→ **任务要求**: 下面有一段讲分布式环境下虚拟机异常恢复方法的节选原文。从它最后一句之后接着写下去。

→ **节选原文**:
本发明所公开的分布式环境下虚拟机异常恢复方法具有以下优点:(1)能够确保运行重要业务的虚拟机优先被启动和恢复,并且节省资源;(2)由于网络检测方式多样和全面,由此显著地减少了误判的可能性;(3)由于对物理机 状态的探测不但能够控制节点发起而且也能够从随机选取的其他物理机发起,故可以更全面和准确的判断物理机的状态。
附图说明
结合附图,本发明的技术特征以及优点将会被本领域技术人员更好地理解,其中:
图1是根据本发明的实施例的分布式环境下虚拟机异常恢复方法的流程图。
具体实施方式
图1是根据本发明的实施例的分布式环境下虚拟机异常恢复方法的流程图。如图1所示,本发明所公开的分布式环境下虚拟机异常恢复方法包括下列步骤:(A1)在虚拟机驻留于其上的每个物理机上运行独立的计算组件,并且所述计算组件周期性地(例如每隔1分钟)向状态数据库报告相应的物理机的当前运行状态;(A2)高可用控制器周期性地(例如每隔2秒)轮询所述状态数据库以检查在所述高可用控制器的控制下的物理机集群中的所有物理机的运行状态;(A3)如果所述物理机集群中的所有物理机的运行状态均正常,则结束本次检查过程,如果所述物理机集群中的多台物理机的运行状态均异常,则结束本次检查过程并且通过日志的方式发出报警,而如果所述物理机集群中仅一台物理机的运行状态异常(例如某台物理机未在1分钟内报告自己的运行状态),则执行后续的异常处理操作以确保该运行状态异常的物理机上的虚拟机继续正常运行。
优选地,在本发明所公开的分布式环境下虚拟机异常恢复方法中,所述异常处理操作包括:所述高可用控制器探测该运行状态异常的物理机针对管理网络的可连通性,其中,所述探测以下列两种方式进行:(1)ping该物理机;(2)监测该物理机的22号端口。
优选地,在本发明所公开的分布式环境下虚拟机异常恢复方法中,所述异常处理操作进一步包括:如果以任何一种方式探测发现该运行状态异常的物理机针对管理网络是可连通的,则异常处理操作结束,而如果以两种方式探测发 现该运行状态异常的物理机针对管理网络均是不可连通的,则探测运行于该运行状态异常的物理机上的所有有效虚拟机针对业务网络的可连通性,并且如果任何一个有效虚拟机针对业务网络是可连通的,则异常处理操作结束,而如果所有有效虚拟机针对业务网络均是不可连通的,则执行二次投票操作以最终确认该运行状态异常的物理机是否发生故障。

→ **所给记录**:
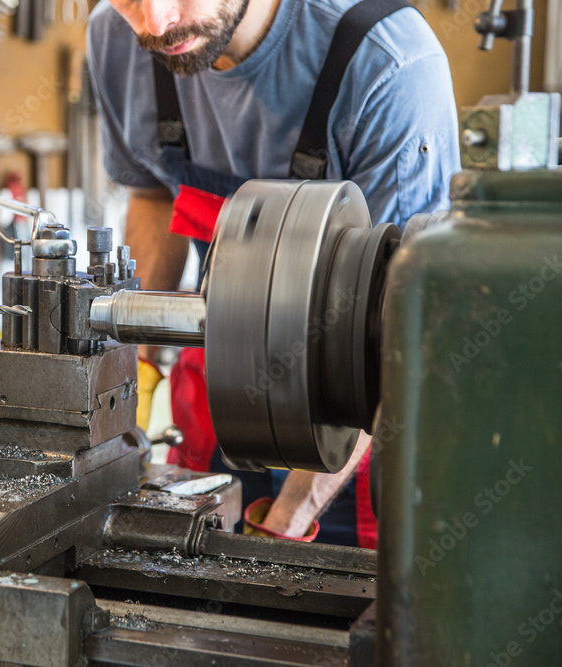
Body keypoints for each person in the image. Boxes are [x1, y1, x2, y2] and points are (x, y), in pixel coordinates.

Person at [87, 0, 461, 546]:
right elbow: (152, 192)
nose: (156, 23)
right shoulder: (118, 37)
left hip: (354, 431)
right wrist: (130, 373)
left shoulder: (389, 63)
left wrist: (285, 525)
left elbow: (399, 336)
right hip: (217, 404)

→ **本题答案**:
优选地,在本发明所公开的分布式环境下虚拟机异常恢复方法中,所述二次投票操作包括:(1)所述高可用控制器从所述物理机集群中随机选择除该运行状态异常的物理机之外的若干台物理机(例如3台物理机);(2)所述高可用控制器指示每个所选择出的物理机分别通过ping该运行状态异常的物理机以及监测该运行状态异常的物理机的22号端口来探测该运行状态异常的物理机针对管理网络和/或业务网络的可连通性;(3)如果所选择出的物理机中的任何一台物理机发现该运行状态异常的物理机针对管理网络或业务网络是可连通的,则结束二次投票操作并且二次投票操作的结果是“该运行状态异常的物理机未发生故障”,而如果所有所选择出的物理机均发现该运行状态异常的物理机针对管理网络和业务网络均是不可连通的,则结束二次投票操作并且二次投票操作的结果是“该运行状态异常的物理机发生故障”,随之执行虚拟机迁移操作。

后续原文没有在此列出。